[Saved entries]
########
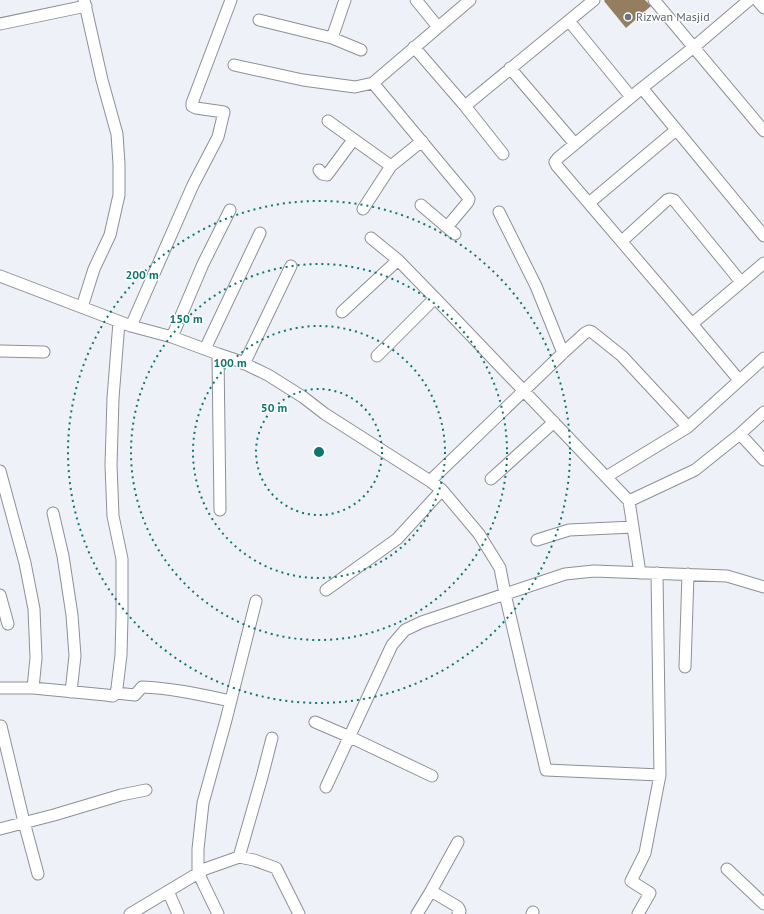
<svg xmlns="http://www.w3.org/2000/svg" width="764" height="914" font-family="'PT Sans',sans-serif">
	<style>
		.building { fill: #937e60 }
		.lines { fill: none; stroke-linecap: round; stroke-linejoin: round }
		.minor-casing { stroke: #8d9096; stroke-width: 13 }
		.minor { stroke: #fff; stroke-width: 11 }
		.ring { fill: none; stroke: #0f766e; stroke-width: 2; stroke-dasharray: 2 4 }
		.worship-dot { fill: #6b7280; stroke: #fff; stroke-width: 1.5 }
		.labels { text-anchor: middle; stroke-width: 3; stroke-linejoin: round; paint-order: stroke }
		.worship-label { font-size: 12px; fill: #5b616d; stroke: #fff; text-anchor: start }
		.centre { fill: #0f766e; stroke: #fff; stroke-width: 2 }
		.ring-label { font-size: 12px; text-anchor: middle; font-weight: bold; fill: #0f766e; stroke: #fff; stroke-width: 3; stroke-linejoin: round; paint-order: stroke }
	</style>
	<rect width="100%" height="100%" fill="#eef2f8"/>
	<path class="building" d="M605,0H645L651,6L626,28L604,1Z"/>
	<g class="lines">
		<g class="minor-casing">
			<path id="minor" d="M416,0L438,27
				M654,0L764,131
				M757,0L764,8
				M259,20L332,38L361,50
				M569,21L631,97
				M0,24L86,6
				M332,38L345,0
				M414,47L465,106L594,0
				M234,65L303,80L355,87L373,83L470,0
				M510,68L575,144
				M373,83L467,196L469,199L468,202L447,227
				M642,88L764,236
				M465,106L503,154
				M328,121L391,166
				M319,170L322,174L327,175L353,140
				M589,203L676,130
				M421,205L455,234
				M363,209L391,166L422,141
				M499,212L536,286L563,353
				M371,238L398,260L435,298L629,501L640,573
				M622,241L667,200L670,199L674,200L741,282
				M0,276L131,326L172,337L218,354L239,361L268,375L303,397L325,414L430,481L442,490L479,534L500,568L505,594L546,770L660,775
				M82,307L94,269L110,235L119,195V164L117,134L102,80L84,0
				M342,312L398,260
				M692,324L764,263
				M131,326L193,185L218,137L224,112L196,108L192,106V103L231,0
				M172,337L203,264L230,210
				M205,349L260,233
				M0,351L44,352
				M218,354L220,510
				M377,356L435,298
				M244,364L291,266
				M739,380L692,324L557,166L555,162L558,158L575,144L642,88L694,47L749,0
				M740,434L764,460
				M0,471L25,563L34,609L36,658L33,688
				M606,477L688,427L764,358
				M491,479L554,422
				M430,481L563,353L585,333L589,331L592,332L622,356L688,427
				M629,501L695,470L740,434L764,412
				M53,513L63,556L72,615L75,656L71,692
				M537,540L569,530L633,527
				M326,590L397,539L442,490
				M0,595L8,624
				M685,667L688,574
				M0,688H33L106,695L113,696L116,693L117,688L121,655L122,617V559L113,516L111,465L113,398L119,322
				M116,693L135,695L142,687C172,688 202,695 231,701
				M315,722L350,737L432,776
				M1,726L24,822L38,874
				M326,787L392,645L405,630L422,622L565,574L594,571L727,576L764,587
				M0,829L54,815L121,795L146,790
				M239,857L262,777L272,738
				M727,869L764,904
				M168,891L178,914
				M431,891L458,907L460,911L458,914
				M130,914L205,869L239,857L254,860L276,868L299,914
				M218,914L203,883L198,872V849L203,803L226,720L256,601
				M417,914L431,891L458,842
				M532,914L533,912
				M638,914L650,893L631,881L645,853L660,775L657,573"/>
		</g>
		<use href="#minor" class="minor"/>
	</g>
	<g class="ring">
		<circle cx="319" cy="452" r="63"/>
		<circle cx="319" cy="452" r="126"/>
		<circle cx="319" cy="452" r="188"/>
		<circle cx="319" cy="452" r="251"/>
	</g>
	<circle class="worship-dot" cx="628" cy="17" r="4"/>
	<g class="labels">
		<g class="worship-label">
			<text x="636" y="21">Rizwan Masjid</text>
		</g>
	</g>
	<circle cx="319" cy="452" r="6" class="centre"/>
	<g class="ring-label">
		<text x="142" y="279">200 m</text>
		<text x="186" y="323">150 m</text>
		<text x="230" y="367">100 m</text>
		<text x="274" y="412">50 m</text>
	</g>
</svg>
########
### Problem
Make an exact copy of the records above, one that has none of the pictures.

### Task response
<svg xmlns="http://www.w3.org/2000/svg" width="764" height="914" font-family="'PT Sans',sans-serif">
	<style>
		.building { fill: #937e60 }
		.lines { fill: none; stroke-linecap: round; stroke-linejoin: round }
		.minor-casing { stroke: #8d9096; stroke-width: 13 }
		.minor { stroke: #fff; stroke-width: 11 }
		.ring { fill: none; stroke: #0f766e; stroke-width: 2; stroke-dasharray: 2 4 }
		.worship-dot { fill: #6b7280; stroke: #fff; stroke-width: 1.5 }
		.labels { text-anchor: middle; stroke-width: 3; stroke-linejoin: round; paint-order: stroke }
		.worship-label { font-size: 12px; fill: #5b616d; stroke: #fff; text-anchor: start }
		.centre { fill: #0f766e; stroke: #fff; stroke-width: 2 }
		.ring-label { font-size: 12px; text-anchor: middle; font-weight: bold; fill: #0f766e; stroke: #fff; stroke-width: 3; stroke-linejoin: round; paint-order: stroke }
	</style>
	<rect width="100%" height="100%" fill="#eef2f8"/>
	<path class="building" d="M605,0H645L651,6L626,28L604,1Z"/>
	<g class="lines">
		<g class="minor-casing">
			<path id="minor" d="M416,0L438,27
				M654,0L764,131
				M757,0L764,8
				M259,20L332,38L361,50
				M569,21L631,97
				M0,24L86,6
				M332,38L345,0
				M414,47L465,106L594,0
				M234,65L303,80L355,87L373,83L470,0
				M510,68L575,144
				M373,83L467,196L469,199L468,202L447,227
				M642,88L764,236
				M465,106L503,154
				M328,121L391,166
				M319,170L322,174L327,175L353,140
				M589,203L676,130
				M421,205L455,234
				M363,209L391,166L422,141
				M499,212L536,286L563,353
				M371,238L398,260L435,298L629,501L640,573
				M622,241L667,200L670,199L674,200L741,282
				M0,276L131,326L172,337L218,354L239,361L268,375L303,397L325,414L430,481L442,490L479,534L500,568L505,594L546,770L660,775
				M82,307L94,269L110,235L119,195V164L117,134L102,80L84,0
				M342,312L398,260
				M692,324L764,263
				M131,326L193,185L218,137L224,112L196,108L192,106V103L231,0
				M172,337L203,264L230,210
				M205,349L260,233
				M0,351L44,352
				M218,354L220,510
				M377,356L435,298
				M244,364L291,266
				M739,380L692,324L557,166L555,162L558,158L575,144L642,88L694,47L749,0
				M740,434L764,460
				M0,471L25,563L34,609L36,658L33,688
				M606,477L688,427L764,358
				M491,479L554,422
				M430,481L563,353L585,333L589,331L592,332L622,356L688,427
				M629,501L695,470L740,434L764,412
				M53,513L63,556L72,615L75,656L71,692
				M537,540L569,530L633,527
				M326,590L397,539L442,490
				M0,595L8,624
				M685,667L688,574
				M0,688H33L106,695L113,696L116,693L117,688L121,655L122,617V559L113,516L111,465L113,398L119,322
				M116,693L135,695L142,687C172,688 202,695 231,701
				M315,722L350,737L432,776
				M1,726L24,822L38,874
				M326,787L392,645L405,630L422,622L565,574L594,571L727,576L764,587
				M0,829L54,815L121,795L146,790
				M239,857L262,777L272,738
				M727,869L764,904
				M168,891L178,914
				M431,891L458,907L460,911L458,914
				M130,914L205,869L239,857L254,860L276,868L299,914
				M218,914L203,883L198,872V849L203,803L226,720L256,601
				M417,914L431,891L458,842
				M532,914L533,912
				M638,914L650,893L631,881L645,853L660,775L657,573"/>
		</g>
		<use href="#minor" class="minor"/>
	</g>
	<g class="ring">
		<circle cx="319" cy="452" r="63"/>
		<circle cx="319" cy="452" r="126"/>
		<circle cx="319" cy="452" r="188"/>
		<circle cx="319" cy="452" r="251"/>
	</g>
	<circle class="worship-dot" cx="628" cy="17" r="4"/>
	<g class="labels">
		<g class="worship-label">
			<text x="636" y="21">Rizwan Masjid</text>
		</g>
	</g>
	<circle cx="319" cy="452" r="6" class="centre"/>
	<g class="ring-label">
		<text x="142" y="279">200 m</text>
		<text x="186" y="323">150 m</text>
		<text x="230" y="367">100 m</text>
		<text x="274" y="412">50 m</text>
	</g>
</svg>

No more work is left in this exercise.